### Activity:
Copy out every line of the records where the string "nostri" occurs.

### Study material:
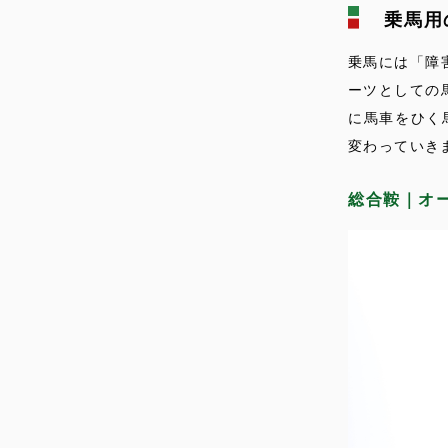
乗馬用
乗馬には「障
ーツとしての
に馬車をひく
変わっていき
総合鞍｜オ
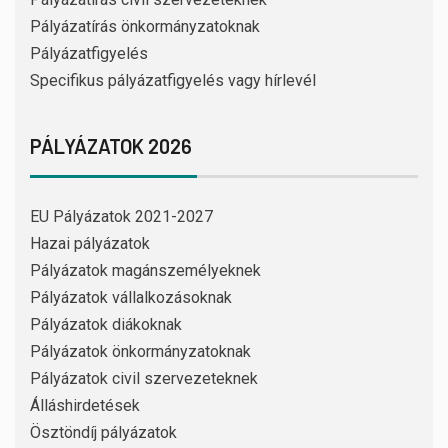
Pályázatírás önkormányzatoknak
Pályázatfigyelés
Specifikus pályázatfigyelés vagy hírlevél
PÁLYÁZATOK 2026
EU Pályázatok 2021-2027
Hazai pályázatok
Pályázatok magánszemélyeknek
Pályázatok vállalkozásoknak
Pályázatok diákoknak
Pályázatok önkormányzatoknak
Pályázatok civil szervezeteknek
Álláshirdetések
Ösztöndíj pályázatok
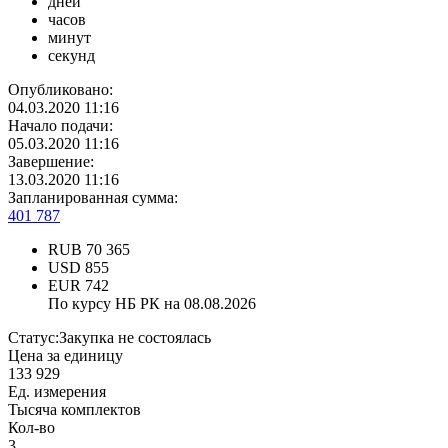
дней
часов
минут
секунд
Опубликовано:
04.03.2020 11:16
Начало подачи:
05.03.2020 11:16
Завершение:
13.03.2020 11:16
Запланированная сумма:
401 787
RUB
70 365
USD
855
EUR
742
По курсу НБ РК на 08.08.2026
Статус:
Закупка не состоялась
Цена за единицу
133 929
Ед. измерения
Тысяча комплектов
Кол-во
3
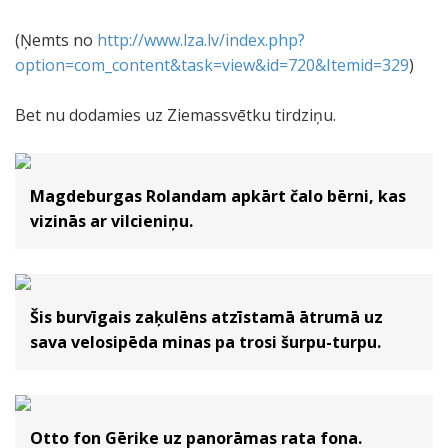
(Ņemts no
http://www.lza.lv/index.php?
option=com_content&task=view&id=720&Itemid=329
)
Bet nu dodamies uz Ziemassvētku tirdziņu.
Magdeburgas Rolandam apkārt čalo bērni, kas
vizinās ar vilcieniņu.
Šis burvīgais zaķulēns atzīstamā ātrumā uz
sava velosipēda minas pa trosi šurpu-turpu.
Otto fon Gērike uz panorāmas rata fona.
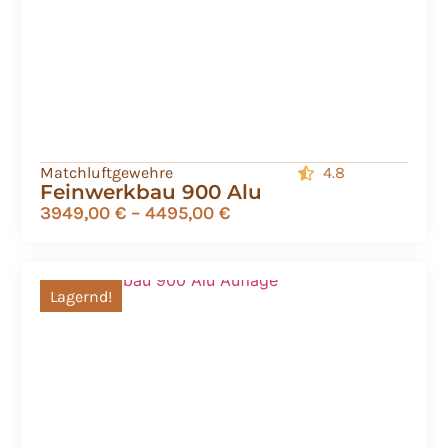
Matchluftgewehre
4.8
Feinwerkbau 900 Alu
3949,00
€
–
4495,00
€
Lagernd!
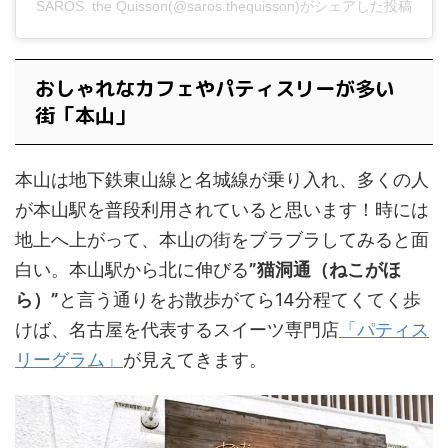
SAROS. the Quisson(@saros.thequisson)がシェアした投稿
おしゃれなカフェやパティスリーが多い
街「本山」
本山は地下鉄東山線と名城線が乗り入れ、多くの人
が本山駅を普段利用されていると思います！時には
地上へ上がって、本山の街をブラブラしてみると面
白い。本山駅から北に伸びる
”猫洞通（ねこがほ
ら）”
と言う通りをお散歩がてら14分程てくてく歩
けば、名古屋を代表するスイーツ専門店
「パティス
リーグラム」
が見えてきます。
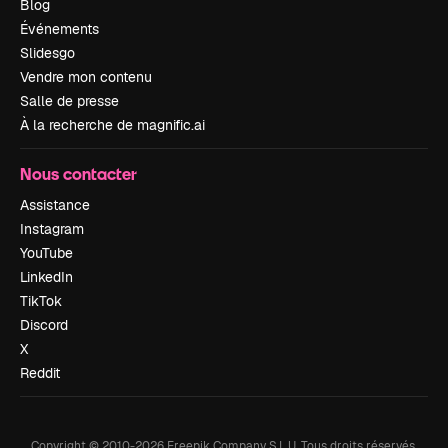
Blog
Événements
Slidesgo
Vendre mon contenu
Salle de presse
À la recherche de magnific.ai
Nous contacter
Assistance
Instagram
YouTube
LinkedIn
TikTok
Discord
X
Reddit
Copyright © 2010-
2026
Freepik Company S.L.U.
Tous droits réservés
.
---
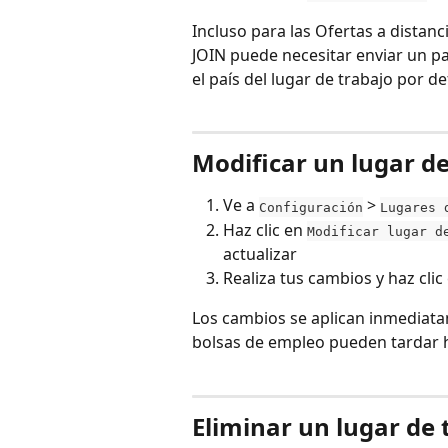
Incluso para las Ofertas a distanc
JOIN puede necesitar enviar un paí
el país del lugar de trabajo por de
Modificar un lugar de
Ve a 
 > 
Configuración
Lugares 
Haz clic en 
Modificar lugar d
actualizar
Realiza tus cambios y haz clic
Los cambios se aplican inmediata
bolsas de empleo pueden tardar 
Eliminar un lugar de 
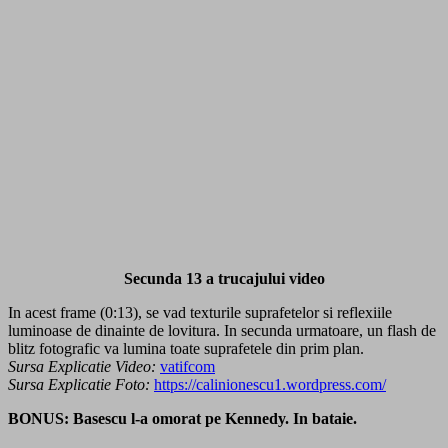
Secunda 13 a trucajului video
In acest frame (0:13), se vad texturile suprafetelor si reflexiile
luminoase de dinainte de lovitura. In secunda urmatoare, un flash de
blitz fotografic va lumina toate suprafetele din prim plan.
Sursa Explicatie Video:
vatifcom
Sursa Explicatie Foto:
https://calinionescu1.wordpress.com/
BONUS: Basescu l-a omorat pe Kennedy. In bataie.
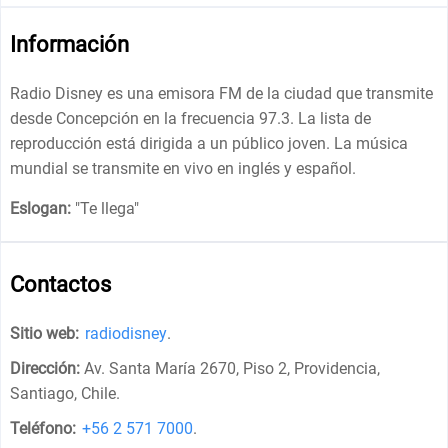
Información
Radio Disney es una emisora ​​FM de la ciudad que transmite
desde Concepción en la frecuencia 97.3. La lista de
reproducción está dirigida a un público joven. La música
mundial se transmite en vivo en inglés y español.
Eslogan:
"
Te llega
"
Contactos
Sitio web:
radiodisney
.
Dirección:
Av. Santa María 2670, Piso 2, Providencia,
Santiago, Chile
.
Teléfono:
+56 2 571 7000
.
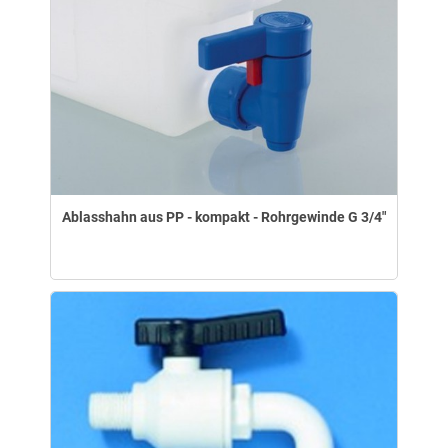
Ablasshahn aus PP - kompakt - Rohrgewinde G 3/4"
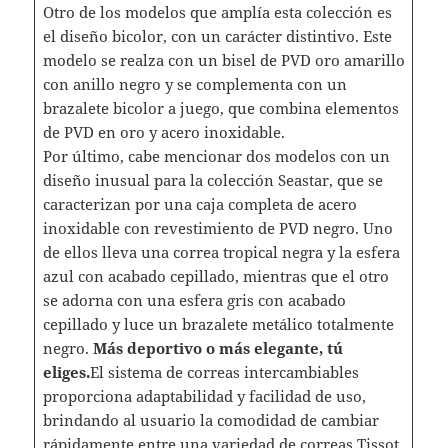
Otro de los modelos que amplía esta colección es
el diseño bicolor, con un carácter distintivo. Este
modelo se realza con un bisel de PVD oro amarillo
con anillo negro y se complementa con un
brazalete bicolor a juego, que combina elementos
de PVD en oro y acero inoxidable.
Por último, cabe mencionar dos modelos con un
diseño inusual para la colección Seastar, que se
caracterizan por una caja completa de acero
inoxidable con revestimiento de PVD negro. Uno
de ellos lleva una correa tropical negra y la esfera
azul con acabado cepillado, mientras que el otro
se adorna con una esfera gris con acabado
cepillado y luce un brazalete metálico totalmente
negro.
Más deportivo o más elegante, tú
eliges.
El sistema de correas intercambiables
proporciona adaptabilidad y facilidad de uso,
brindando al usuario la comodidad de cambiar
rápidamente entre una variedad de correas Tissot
...
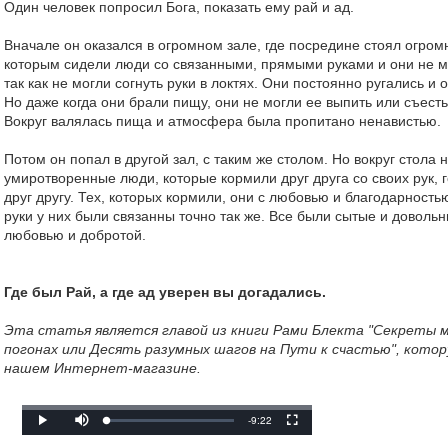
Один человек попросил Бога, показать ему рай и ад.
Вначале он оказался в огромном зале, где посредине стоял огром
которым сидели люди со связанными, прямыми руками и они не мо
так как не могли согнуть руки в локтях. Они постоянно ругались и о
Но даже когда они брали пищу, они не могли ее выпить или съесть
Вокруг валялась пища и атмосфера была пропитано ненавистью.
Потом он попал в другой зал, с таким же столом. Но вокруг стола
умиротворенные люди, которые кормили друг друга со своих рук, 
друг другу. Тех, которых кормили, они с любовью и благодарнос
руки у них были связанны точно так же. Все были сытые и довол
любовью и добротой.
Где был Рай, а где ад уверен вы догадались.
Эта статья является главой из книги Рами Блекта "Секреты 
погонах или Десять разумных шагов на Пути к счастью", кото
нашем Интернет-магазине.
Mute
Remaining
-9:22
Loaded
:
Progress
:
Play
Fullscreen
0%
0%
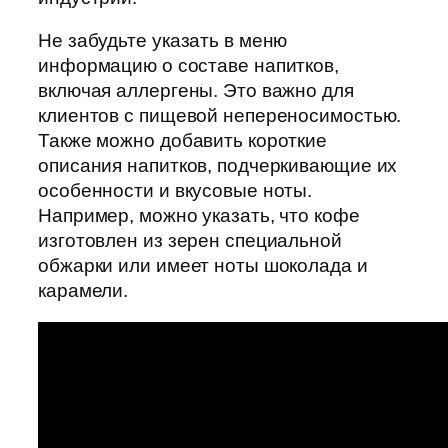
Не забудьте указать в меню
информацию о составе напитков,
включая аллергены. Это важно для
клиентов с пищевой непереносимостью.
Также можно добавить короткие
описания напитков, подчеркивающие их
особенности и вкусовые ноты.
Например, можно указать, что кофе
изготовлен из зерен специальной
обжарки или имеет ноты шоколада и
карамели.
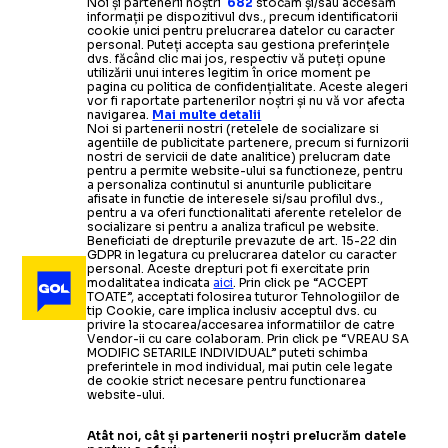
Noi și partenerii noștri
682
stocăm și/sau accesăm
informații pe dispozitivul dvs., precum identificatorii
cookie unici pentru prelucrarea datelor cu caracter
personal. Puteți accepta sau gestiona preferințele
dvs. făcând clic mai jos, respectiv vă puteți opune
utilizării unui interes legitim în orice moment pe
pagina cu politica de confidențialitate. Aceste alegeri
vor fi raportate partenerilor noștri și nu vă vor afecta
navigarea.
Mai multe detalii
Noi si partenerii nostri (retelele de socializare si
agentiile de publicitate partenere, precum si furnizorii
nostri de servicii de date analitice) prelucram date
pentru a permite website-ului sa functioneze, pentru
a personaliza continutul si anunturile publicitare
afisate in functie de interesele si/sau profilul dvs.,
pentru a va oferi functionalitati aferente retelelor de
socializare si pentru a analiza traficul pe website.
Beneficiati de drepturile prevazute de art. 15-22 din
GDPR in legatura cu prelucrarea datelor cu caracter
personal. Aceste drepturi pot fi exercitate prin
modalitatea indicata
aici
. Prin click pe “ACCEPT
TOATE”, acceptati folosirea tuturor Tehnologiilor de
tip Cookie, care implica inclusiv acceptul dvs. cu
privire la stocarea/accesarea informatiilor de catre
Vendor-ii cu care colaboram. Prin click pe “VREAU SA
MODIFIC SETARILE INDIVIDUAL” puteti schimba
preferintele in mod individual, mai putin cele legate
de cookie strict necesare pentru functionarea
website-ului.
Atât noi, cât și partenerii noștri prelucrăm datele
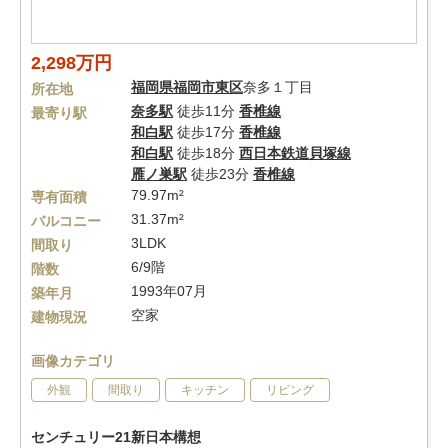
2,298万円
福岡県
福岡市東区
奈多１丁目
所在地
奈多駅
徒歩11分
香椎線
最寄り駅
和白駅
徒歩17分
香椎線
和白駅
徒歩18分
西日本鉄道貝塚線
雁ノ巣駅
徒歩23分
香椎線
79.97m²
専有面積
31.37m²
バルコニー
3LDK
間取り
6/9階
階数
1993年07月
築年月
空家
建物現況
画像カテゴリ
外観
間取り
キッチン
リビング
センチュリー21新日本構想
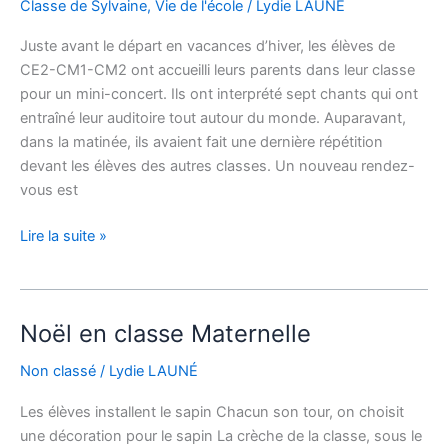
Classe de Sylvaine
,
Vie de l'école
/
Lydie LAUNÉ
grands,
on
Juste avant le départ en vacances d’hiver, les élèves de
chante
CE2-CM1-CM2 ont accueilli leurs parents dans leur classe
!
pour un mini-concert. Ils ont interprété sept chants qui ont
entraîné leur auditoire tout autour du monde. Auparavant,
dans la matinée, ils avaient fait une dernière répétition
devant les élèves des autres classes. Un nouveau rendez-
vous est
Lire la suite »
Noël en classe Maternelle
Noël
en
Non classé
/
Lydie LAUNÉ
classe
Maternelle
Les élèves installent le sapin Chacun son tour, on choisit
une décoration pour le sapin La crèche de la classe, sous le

### Exercise response:
Noi si partenerii nostri (retelele de socializare si
nostri de servicii de date analitice) prelucram date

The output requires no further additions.